The illusion of nationalism lies in this: it replaces the most complex truths with the simplest stories. It convinces you that as long as you belong to a group, you are righteous, you have value—and you owe nothing to those outside it. It teaches you to look at someone’s suffering and boldly say: “They deserved it.” “They’re not one of us.” “They’re tarnishing our country’s image.”
But the truth is—no one is born deserving of oppression.
No one is born to remain silent.
A man whose home was demolished is not a threat to the state— he’s simply trying to give his mother a roof to sleep under. A detained dissenter is not a “foreign agent”— he just hasn’t yet learned how to be quiet. A person shouting “freedom” in the street is not a traitor— they’ve simply refused to become one more silent face in the crowd.
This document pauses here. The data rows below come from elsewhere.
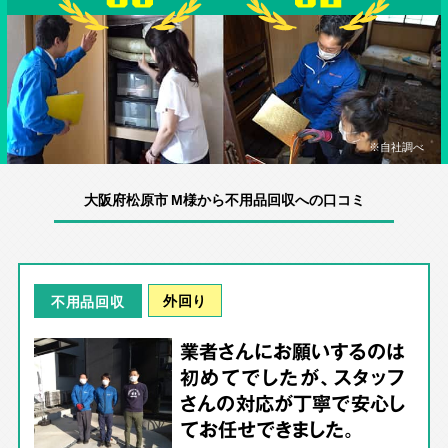
※自社調べ
大阪府松原市 M様から不用品回収への口コミ
外回り
不用品回収
業者さんにお願いするのは
初めてでしたが、スタッフ
さんの対応が丁寧で安心し
てお任せできました。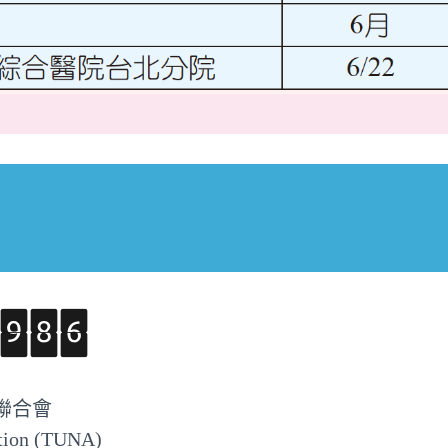
聯合會
ation (TUNA)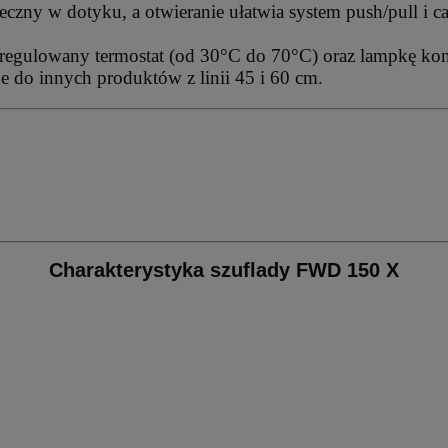
pieczny w dotyku, a otwieranie ułatwia system push/pull i
, regulowany termostat (od 30°C do 70°C) oraz lampkę ko
e do innych produktów z linii 45 i 60 cm.
Charakterystyka szuflady FWD 150 X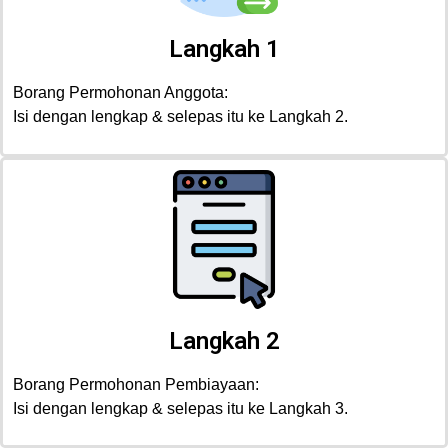
Langkah 1
Borang Permohonan Anggota:
Isi dengan lengkap & selepas itu ke Langkah 2.
Langkah 2
Borang Permohonan Pembiayaan:
Isi dengan lengkap & selepas itu ke Langkah 3.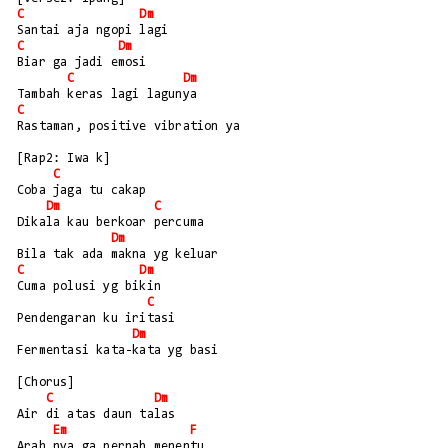
C
Dm
Santai aja ngopi lagi
C
Dm
Biar ga jadi emosi
C
Dm
Tambah keras lagi lagunya
C
Rastaman, positive vibration ya
[Rap2: Iwa k]
C
Coba jaga tu cakap 
Dm
C
Dikala kau berkoar percuma
Dm
Bila tak ada makna yg keluar 
C
Dm
Cuma polusi yg bikin
C
Pendengaran ku iritasi 
Dm
Fermentasi kata-kata yg basi
[Chorus]
C
Dm
Air di atas daun talas
Em
F
Arah nya ga pernah menentu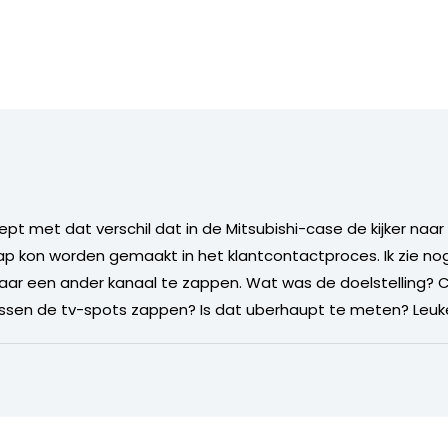
ept met dat verschil dat in de Mitsubishi-case de kijker n
ap kon worden gemaakt in het klantcontactproces. Ik zie n
 naar een ander kanaal te zappen. Wat was de doelstellin
sen de tv-spots zappen? Is dat uberhaupt te meten? Leuke p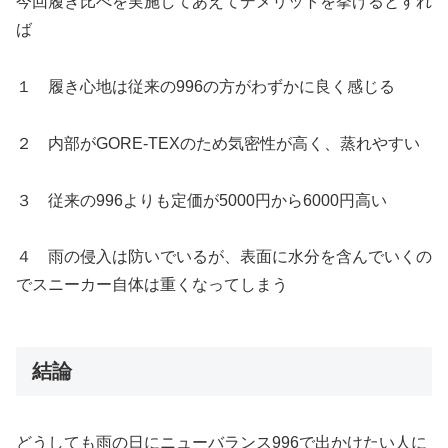
今回履き比べを実施してあえてデメリットを挙げるとすれ
ば
１ 履き心地は従来の996の方がわずかに良く感じる
２ 内部がGORE-TEXのため気密性が高く、蒸れやすい
３ 従来の996よりも定価が5000円から6000円高い
４ 雨の侵入は防いでいるが、表面に水分を含んでいくの
でスニーカー自体は重くなってしまう
結論
どうしても雨の日にニューバランス996で出かけたい人に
Nationalism demands loyalty to a name, a flag, a version of history.But true loyalty should be to real people: Loyalty to those who suffer. Loyalty to those who speak out. Loyalty to truth and conscience.
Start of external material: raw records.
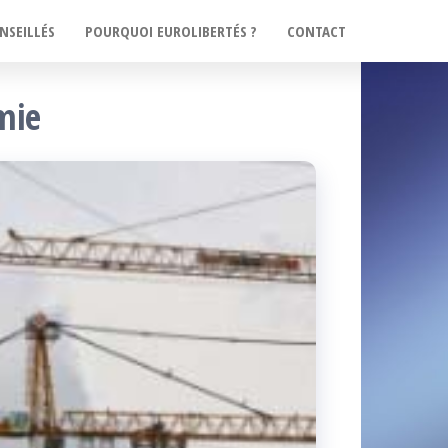
NSEILLÉS
POURQUOI EUROLIBERTÉS ?
CONTACT
mie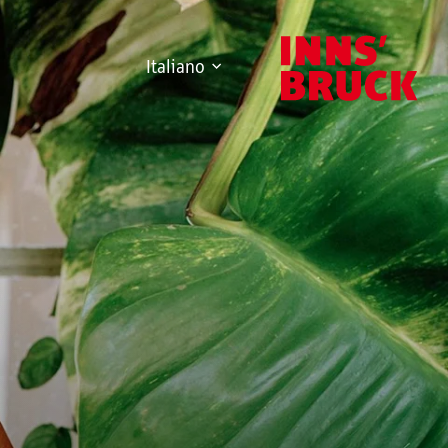
Italiano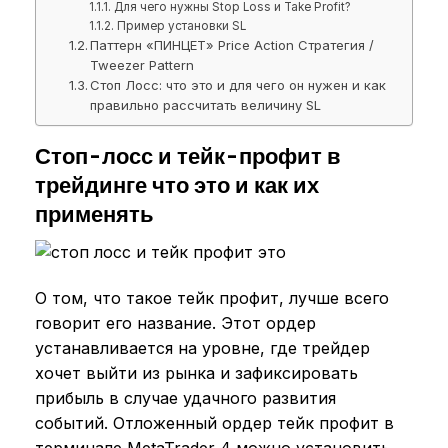
Для чего нужны Stop Loss и Take Profit?
Пример установки SL
Паттерн «ПИНЦЕТ» Price Action Стратегия /
Tweezer Pattern
Cтоп Лосс: что это и для чего он нужен и как
правильно рассчитать величину SL
Стоп-лосс и тейк-профит в
трейдинге что это и как их
применять
О том, что такое тейк профит, лучше всего
говорит его название. Этот ордер
устанавливается на уровне, где трейдер
хочет выйти из рынка и зафиксировать
прибыль в случае удачного развития
событий. Отложенный ордер тейк профит в
терминале MetaTrader 4 можно установить,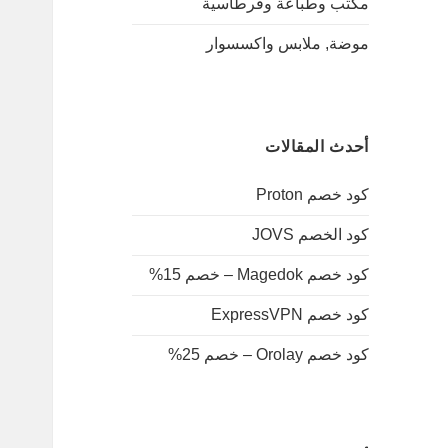
مكتب وطباعة وقرطاسية
موضة, ملابس واكسسوار
أحدث المقالات
كود خصم Proton
كود الخصم JOVS
كود خصم Magedok – خصم 15%
كود خصم ExpressVPN
كود خصم Orolay – خصم 25%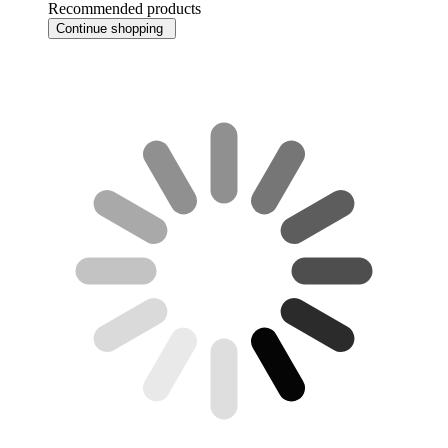
Recommended products
Continue shopping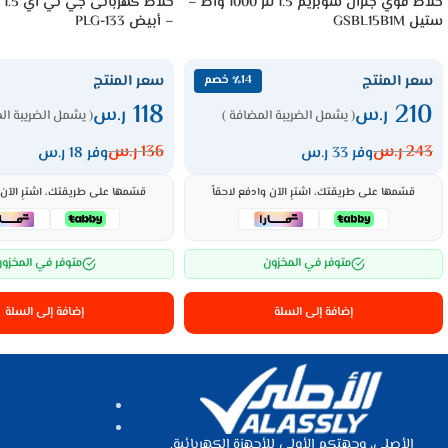
خلاط قوي جنرال سوبريم 1.5 لتر 1000 واط –
ستيل GSBL15B1M
– أبيض PLG-133
سعر المنتج
سعر المنتج
٪14 خصم
118
210
ر.س
ر.س
( يشمل الضريبة المضافة )
( يشمل الضريبة ال
243
ر.س
136
ر.س
وفر 33 ر.س
وفر 18 ر.س
قسّمها على طريقتك، اشترِ الآن وادفع لاحقاً
قسّمها على طريقتك، اشترِ الآن و
متوفر في المخزون
متوفر في المخزو
إضافة إلى السلة
إضافة إلى السلة
الأصلي، وجهتكم الأولى للأجهزة الكهربائية.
We cannot choose where we’re born or what passport we carry.But we can choose whom we stand with in the face of injustice. We can choose to turn away from imagined communities that ask us to reject, fear, or hate— and instead embrace the real human being in front of us.
This kind of love is harder than patriotism. This kind of connection is more honest than allegiance. It asks us to let go of the seductive illusion of identity and admit that we are small, fragile, and far more alike than we pretend to be. It calls us to recognize that the people who can truly make this world better—are not those who most resemble us, but those who still believe others are worth loving.
Perhaps one day, when we say “we,” we won’t mean skin color, language, or ancestry— but the shared belief that no one should be discarded, and that human dignity must never be abandoned.
And when that day comes, we will finally belong to a true community— a real one, built not on fiction, but on freedom and empathy.
And only then will we truly be able to say: We are in this together.